Your objective
The answer must be every line from the entries below that includes "phun".

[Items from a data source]
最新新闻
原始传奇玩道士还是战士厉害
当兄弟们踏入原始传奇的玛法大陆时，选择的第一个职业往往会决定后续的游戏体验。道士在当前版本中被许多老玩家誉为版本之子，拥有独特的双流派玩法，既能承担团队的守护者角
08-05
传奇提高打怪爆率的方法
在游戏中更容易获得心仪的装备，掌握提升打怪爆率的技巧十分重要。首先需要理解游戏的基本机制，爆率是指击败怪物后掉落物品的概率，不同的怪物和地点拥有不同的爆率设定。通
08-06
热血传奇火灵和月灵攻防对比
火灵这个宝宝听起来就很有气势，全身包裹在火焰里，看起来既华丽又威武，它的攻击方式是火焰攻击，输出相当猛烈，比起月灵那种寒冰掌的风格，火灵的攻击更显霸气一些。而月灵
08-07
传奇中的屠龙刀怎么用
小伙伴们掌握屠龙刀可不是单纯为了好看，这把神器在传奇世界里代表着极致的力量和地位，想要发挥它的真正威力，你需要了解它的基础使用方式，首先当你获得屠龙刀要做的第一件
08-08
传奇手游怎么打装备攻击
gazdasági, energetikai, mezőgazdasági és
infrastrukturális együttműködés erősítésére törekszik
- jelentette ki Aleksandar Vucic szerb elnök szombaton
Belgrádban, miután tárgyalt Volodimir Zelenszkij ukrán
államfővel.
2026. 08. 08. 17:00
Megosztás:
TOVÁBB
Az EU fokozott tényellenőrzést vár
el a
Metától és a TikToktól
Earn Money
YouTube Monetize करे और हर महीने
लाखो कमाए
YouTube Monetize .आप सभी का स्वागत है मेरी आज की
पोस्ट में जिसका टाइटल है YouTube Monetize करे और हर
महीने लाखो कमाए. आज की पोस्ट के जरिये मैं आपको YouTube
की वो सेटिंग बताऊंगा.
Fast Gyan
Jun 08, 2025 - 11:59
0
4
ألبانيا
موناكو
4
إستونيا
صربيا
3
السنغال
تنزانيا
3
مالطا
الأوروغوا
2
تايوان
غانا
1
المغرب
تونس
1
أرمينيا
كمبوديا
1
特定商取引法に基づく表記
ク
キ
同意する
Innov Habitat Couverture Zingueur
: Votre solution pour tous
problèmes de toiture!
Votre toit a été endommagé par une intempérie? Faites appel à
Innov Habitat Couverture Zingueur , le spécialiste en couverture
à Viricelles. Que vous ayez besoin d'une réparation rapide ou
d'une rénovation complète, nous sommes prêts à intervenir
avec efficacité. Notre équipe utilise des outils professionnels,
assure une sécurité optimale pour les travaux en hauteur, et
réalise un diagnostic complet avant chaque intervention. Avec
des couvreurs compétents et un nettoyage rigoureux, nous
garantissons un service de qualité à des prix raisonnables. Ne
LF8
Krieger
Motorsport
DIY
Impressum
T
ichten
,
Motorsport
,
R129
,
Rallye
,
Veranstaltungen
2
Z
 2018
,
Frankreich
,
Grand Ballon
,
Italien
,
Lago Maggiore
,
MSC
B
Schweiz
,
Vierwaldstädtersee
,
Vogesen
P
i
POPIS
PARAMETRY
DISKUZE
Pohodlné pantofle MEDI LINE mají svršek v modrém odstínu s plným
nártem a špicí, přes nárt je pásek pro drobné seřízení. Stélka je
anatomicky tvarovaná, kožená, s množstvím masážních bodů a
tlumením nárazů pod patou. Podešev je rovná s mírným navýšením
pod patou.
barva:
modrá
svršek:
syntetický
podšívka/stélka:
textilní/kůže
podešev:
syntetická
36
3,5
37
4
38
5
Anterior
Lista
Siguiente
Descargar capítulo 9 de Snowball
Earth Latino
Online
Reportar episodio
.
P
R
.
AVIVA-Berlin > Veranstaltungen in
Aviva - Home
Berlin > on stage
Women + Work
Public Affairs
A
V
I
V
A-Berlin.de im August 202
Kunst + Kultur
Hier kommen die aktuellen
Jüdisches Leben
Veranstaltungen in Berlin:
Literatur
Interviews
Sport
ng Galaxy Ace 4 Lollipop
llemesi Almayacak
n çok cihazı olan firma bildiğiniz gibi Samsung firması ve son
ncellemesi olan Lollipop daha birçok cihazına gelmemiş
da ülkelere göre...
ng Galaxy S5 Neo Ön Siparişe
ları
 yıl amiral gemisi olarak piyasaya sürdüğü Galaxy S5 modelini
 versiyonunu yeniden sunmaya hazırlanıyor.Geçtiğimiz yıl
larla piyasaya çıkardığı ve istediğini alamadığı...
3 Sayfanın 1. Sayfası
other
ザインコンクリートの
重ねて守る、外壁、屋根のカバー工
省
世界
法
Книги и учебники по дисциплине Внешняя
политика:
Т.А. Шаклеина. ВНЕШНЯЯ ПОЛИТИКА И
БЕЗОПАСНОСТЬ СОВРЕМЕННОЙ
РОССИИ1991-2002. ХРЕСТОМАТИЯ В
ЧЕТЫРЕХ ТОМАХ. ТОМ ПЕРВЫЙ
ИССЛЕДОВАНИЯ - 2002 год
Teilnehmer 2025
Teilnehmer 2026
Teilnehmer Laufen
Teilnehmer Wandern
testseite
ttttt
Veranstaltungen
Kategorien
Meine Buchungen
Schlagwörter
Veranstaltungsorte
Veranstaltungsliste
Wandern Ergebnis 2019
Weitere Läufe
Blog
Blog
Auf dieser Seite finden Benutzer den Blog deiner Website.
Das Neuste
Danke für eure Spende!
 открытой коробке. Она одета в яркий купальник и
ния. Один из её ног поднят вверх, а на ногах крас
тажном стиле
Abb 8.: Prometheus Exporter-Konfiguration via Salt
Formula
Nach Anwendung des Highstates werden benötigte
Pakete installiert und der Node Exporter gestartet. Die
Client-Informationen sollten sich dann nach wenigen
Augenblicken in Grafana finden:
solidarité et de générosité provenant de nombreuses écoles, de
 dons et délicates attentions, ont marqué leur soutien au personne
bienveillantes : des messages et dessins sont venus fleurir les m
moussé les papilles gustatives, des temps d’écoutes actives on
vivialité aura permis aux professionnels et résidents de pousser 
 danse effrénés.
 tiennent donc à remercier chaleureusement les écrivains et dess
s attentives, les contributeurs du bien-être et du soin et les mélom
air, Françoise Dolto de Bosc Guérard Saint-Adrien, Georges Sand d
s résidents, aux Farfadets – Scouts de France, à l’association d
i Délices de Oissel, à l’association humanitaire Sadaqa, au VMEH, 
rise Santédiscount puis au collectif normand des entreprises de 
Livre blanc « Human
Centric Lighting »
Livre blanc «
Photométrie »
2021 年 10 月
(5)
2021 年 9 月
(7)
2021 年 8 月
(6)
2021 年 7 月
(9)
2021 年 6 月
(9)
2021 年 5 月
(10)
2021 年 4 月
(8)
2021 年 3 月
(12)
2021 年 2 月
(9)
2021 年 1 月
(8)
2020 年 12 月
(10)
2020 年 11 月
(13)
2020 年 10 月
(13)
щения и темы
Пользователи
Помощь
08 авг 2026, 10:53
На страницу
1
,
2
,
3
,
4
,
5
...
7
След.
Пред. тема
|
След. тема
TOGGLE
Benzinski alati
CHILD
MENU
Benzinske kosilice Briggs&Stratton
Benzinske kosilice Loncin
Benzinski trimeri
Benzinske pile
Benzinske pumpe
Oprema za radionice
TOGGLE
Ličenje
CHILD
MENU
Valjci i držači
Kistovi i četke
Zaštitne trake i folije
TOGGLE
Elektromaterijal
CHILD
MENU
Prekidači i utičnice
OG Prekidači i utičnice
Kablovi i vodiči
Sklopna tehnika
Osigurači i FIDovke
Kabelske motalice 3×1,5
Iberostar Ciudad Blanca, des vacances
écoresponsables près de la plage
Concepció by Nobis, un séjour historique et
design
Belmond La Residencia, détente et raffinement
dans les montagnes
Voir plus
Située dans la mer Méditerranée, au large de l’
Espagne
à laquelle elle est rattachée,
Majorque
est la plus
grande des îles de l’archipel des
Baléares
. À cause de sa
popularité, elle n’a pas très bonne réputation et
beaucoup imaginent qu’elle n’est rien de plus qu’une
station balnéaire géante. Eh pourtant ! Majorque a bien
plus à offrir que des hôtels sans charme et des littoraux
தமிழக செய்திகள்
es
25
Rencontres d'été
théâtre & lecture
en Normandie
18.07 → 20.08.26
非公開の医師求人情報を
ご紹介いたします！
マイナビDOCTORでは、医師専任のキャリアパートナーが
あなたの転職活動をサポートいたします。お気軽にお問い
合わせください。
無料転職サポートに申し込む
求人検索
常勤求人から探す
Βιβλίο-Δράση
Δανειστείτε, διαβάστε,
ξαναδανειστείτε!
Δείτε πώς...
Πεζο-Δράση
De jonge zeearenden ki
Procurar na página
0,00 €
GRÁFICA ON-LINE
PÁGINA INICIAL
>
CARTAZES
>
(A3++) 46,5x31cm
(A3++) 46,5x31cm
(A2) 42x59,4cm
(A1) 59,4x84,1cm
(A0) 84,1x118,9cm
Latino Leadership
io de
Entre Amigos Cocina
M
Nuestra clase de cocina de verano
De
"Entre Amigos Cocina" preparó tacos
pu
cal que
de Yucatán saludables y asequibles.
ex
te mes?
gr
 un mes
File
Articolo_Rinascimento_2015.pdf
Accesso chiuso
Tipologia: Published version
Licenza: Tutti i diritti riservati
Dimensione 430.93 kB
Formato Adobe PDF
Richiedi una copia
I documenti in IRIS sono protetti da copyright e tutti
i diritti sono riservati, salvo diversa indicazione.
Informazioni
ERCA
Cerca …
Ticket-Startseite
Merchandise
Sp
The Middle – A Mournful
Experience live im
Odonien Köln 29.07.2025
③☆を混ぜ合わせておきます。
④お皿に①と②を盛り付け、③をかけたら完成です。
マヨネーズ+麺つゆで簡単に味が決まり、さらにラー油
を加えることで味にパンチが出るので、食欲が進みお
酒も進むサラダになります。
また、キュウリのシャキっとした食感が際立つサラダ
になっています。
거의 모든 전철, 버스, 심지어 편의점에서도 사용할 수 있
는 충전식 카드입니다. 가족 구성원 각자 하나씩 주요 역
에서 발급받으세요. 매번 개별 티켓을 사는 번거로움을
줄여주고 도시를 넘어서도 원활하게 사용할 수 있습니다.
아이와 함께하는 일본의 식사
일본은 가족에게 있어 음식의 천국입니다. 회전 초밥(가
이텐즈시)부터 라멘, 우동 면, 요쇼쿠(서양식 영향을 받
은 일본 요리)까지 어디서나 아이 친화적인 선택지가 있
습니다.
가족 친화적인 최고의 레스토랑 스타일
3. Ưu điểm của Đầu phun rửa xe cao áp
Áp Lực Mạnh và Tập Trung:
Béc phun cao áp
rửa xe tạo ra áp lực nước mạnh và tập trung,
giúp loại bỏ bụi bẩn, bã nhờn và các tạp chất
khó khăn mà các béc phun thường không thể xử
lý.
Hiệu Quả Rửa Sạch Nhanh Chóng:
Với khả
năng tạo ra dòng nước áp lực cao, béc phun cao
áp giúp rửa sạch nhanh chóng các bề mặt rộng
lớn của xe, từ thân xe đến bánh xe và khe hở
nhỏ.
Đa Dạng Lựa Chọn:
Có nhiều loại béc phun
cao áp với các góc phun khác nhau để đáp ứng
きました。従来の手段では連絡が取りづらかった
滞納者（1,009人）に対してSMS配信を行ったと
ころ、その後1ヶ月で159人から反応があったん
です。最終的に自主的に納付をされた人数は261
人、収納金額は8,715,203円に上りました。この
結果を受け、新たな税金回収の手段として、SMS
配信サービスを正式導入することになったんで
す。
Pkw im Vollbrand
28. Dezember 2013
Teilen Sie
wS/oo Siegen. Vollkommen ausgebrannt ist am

Task output
3. Ưu điểm của Đầu phun rửa xe cao áp
Béc phun cao áp
khó khăn mà các béc phun thường không thể xử
năng tạo ra dòng nước áp lực cao, béc phun cao
Có nhiều loại béc phun
cao áp với các góc phun khác nhau để đáp ứng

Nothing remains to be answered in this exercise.